Varlığının besleyici kaynağı sevgiyi, acı vermek veya acı çekmek için
kullanıyor. İnsanda derin izler bırakan bu acı bataklığında yaşamını sürdürmeye
çalışırken çırpındıkça battığını, tarihsel süreci içinde hala fark etmiyor. Dış
dünyaya karşı düzgün, seviyeli, sevecen gözüküp, yakın karşı cinse, aile
içindeki diğer kişilerle olan ilişkilerinde sadistçe davranışlar
gösterebiliyor.
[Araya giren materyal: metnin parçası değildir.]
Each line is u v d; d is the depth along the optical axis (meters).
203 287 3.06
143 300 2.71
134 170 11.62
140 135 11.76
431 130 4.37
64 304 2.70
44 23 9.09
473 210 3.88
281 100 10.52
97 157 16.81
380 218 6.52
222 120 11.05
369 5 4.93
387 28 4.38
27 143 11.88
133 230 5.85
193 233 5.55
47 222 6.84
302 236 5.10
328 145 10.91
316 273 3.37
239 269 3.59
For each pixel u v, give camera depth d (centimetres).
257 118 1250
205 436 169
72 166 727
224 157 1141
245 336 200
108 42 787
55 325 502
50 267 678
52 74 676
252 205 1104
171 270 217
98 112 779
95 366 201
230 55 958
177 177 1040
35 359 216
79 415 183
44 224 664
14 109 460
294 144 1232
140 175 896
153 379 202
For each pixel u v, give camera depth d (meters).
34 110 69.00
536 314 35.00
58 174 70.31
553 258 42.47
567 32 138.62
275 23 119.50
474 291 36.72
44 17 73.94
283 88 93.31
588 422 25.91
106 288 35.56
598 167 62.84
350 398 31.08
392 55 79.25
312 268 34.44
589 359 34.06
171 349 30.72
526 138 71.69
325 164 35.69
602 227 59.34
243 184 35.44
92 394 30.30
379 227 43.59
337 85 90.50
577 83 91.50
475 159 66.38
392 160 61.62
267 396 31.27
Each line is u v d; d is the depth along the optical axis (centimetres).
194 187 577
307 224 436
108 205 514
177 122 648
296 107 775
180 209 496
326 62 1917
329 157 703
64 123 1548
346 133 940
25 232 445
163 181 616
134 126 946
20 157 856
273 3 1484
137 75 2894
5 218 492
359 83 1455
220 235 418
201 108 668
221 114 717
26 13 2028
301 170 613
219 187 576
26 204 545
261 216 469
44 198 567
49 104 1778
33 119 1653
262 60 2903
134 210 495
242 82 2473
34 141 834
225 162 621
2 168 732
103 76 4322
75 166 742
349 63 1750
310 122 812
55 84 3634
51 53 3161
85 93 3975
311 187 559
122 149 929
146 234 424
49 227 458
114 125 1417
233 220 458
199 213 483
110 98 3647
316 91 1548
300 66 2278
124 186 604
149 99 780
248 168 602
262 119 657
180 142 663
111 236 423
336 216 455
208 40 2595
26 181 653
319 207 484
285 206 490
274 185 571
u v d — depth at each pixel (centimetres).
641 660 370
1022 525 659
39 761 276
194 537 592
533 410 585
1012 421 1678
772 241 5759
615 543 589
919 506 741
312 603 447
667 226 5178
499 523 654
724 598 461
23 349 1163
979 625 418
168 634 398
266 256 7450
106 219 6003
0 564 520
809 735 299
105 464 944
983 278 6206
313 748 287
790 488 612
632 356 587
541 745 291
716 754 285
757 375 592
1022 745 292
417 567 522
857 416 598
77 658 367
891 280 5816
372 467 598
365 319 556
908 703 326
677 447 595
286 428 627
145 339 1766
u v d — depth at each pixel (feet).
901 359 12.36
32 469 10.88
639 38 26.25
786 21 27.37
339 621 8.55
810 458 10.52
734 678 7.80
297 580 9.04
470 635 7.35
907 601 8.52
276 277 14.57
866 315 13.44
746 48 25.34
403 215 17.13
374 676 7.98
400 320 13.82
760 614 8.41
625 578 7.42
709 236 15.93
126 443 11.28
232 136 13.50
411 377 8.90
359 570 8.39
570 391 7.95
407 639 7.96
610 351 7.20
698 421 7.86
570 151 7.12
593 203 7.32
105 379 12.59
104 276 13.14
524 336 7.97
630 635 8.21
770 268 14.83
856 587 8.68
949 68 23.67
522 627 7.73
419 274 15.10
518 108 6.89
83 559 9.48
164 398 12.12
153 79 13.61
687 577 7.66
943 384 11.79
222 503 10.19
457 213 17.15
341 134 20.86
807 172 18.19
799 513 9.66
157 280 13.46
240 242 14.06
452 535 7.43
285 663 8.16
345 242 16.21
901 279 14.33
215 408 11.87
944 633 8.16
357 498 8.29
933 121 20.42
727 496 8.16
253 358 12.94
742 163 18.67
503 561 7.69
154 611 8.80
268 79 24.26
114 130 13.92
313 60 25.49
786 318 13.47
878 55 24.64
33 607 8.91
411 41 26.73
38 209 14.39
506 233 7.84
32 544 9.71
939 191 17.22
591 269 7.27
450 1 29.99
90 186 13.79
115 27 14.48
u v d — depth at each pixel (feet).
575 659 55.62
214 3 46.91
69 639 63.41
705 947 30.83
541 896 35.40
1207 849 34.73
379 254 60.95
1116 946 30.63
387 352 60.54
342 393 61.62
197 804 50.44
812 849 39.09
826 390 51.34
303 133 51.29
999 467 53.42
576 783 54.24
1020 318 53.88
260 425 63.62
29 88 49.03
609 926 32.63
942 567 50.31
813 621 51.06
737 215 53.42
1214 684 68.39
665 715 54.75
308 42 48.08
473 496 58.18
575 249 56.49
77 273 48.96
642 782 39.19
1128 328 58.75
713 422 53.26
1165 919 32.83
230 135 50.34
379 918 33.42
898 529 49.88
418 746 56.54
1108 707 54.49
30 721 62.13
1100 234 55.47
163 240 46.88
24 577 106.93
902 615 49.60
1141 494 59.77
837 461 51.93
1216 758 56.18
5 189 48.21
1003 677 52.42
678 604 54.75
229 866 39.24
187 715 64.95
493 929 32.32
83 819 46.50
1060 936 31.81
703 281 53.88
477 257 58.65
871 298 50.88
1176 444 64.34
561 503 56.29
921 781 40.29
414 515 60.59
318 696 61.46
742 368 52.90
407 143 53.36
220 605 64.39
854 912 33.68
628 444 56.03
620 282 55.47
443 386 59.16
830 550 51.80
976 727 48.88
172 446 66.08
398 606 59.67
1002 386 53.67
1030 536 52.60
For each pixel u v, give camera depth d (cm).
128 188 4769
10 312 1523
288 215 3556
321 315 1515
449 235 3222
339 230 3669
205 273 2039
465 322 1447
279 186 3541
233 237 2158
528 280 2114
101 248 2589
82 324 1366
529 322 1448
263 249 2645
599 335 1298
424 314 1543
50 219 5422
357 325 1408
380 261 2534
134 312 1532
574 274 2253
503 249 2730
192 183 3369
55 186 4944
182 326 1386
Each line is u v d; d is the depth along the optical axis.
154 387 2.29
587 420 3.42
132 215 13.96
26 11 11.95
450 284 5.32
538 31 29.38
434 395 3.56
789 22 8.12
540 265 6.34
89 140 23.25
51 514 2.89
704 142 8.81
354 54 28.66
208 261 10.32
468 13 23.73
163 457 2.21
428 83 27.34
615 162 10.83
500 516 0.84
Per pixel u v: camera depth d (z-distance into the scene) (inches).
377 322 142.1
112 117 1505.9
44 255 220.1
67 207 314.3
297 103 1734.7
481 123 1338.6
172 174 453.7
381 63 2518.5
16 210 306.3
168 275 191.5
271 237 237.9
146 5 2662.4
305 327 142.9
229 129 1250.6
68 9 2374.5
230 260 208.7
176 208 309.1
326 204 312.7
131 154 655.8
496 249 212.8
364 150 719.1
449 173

Oysa ilişkilerimiz, hayatımızdaki mutluluk alanlarımız olması
gerekirken yaralayıcı ve yıpratıcı olmaya devam ediyor.
Hiç kimse
böyle bir ilişki boyutunda ne kadar hırpaladığını veya hırpalandığını
anlayamıyor. Bu kısır döngüden kurtulmak için yol bulamıyor. Elindeki tek silah
olarak gördüğü şiddet unsurlarını kullanmaktan çekinmiyor. Geçmişte yaşanan
acıların bugüne yansıması olduğunu düşünsek de şiddetin tercih edilmesi insanın
kolaycılık tarafının göstergesidir. İnsanlık tarihiyle birlikte ortaya çıkmış
olan şiddet olgusu, kendini farklı biçimlerde göstermeye devam ediyor.
Fiziksel
şiddette kullanılan silah güçtür; bir yumruk, bir bıçak şiddetin uygulanmasını
kolaylaştırır. Fakat şiddeti genelde algılandığı gibi yalnızca fiziksel zararla
açıklamak yeterli değildir. Bir şiddet türü daha vardır ki o da “duygusal
şiddet”tir. En az fiziksel şiddet kadar hatta daha fazla yıkıcıdır. Baskı,
eziyet, korkutma, sindirme, cezalandırma, katı, kaba davranış, kişisel
özgürlüğü kısıtlama, bağırmak, iğneleyici sözler söylemek, hakaret etmek, alay
etmek, yok saymak, küsmek, tehdit etmek, sürekli kavga çıkarma şeklinde kendini
gösteren duygusal şiddetin açtığı yaraları görmezsiniz, göremezsiniz. Çünkü
kullanılan silah sözcüklerdir ve hedefte duygulardır.
İnsanın
yaşamı boyunca karşılaşabileceği duygusal şiddet örneklerini düşündüm. Bulmak
çok zor olmadı:
“Altına
şişini kaçırırsan pipini yakarım.”
“Yemeğini
yemezsen seni aç bırakırım, bir daha yemek vermem.”
“Sınıfını
geçmezsen sana istediğin oyuncağı almam.”
“Benim
istediğim kızla evleneceksin yoksa seni evlatlıktan reddederim.”
“Sünnet
olmazsan erkek olamazsın.”
“Bakireliğin
bozulursa kimse seninle evlenmez.”
“Dershaneye
gitmezsen üniversiteyi kazanamazsın.”
“Oyun
oynamayı bırak dersini çalış.”
“Karnende
zayıf olursa tatile gidemezsin.”
“Yaramazlık
yaparsan seni tuvalete kilitlerim.”
“Sen hiçbir
işe yaramazsın.”
“Babanı mı
daha çok seviyorsun anneni mi?”
“Erkeğin
kalbine giden yol midesinden geçer.”
“İstediğimi
almazsan bu gece seninle yatmam.”
“Benimle
yatmazsan başka kadına giderim.”
“Bak kızım,
erkeğe sevişmek istediğini söyleme seni fahişe zanneder.”
“Bana cevap
verme.”
“Senin aklın
erkek işine ermez.”
“Kadın
kısmı sokağa çıkmaz.”
“Beyinsiz
kadın.”
“Sus.”
“Seni
sevmiyorum.”
“Senden
bıktım.”
“Aptal.”
“Çirkin.”
“Beceriksiz.”
“Hemen uyu
yoksa ölüler gelip seni yer.”
“Dediğimi
yapmazsan seni köpeklere veririm.”
Ve daha
yüzlercesi…
Böyle
sözcüklerle dolu bir yaşam, insanın kendisine olan saygısını yavaş yavaş yok ediyor.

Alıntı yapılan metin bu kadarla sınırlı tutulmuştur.